> _To do_
If a record contains a picture, drop the picture and copy everything else exactly.

=== Supplied information ===

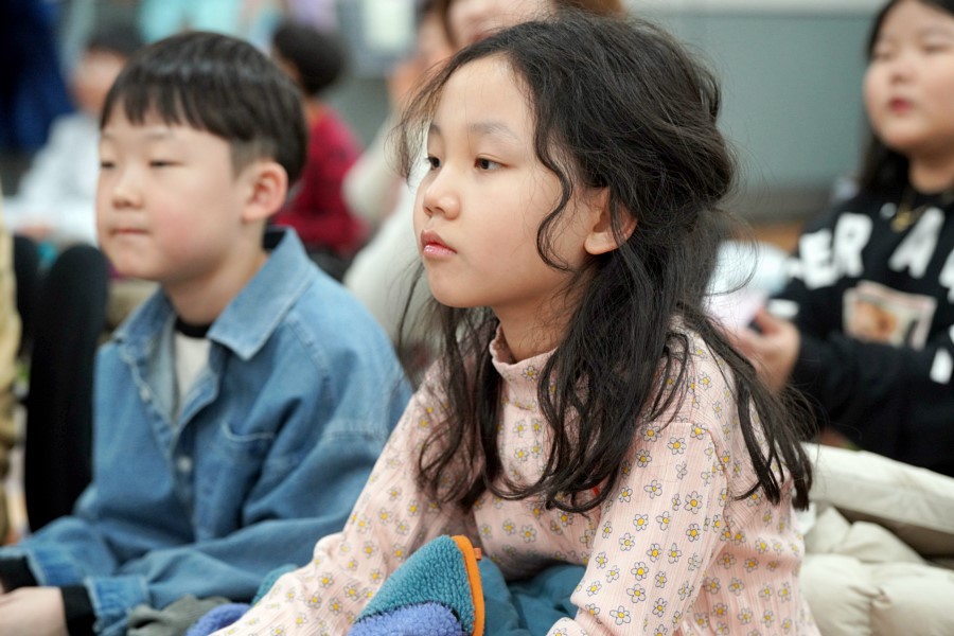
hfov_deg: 22.9
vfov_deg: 15.4
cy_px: 318
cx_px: 477
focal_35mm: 89
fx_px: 2358
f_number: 4
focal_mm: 89
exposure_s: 1/160
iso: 2500
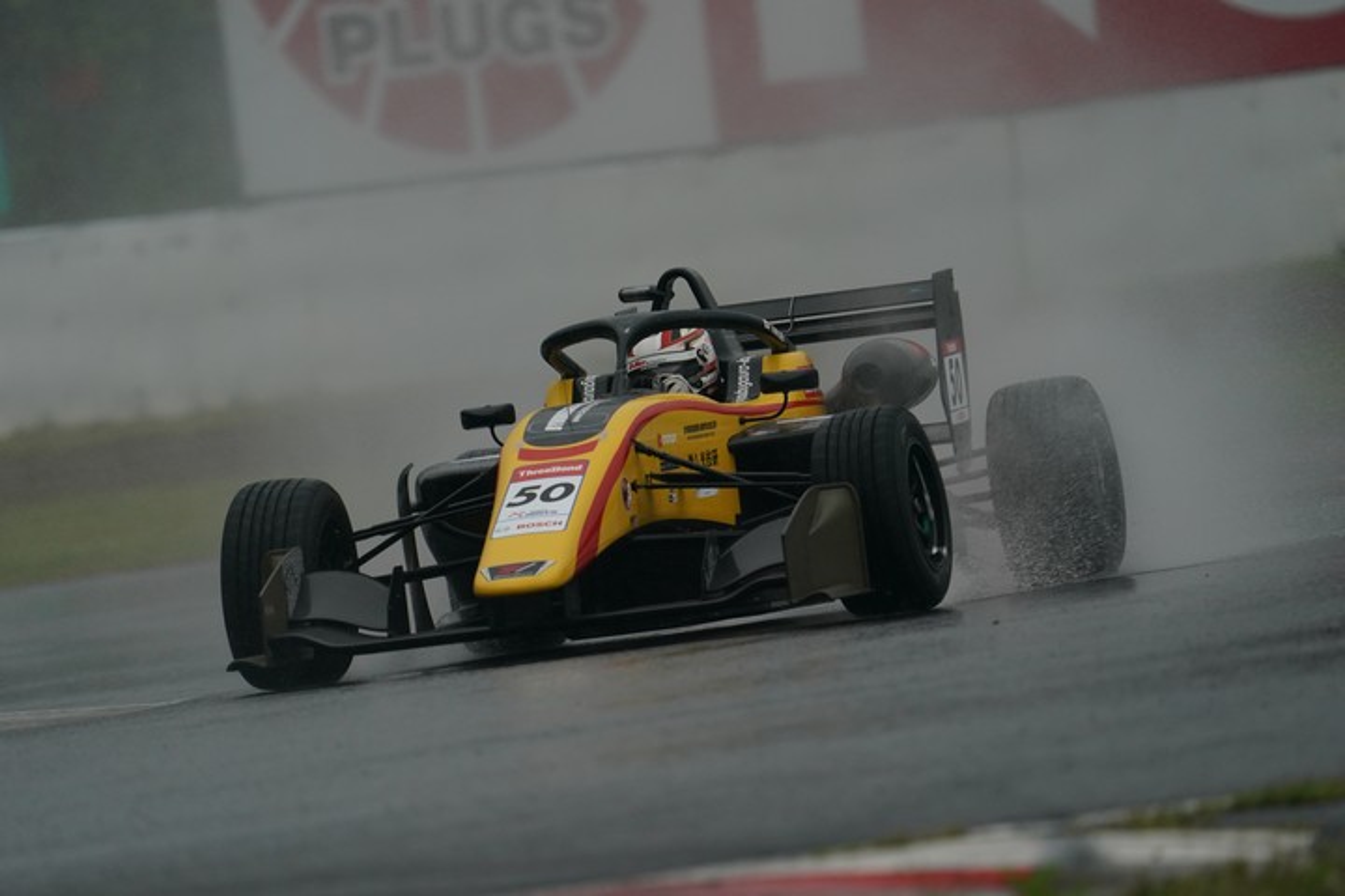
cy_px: 448
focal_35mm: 600
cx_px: 672
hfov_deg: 3.4
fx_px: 22415
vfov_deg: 2.3
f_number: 7.1
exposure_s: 1/640
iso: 1250
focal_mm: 600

===

> _Answer space_
hfov_deg: 22.9
vfov_deg: 15.4
cy_px: 318
cx_px: 477
focal_35mm: 89
fx_px: 2358
f_number: 4
focal_mm: 89
exposure_s: 1/160
iso: 2500
cy_px: 448
focal_35mm: 600
cx_px: 672
hfov_deg: 3.4
fx_px: 22415
vfov_deg: 2.3
f_number: 7.1
exposure_s: 1/640
iso: 1250
focal_mm: 600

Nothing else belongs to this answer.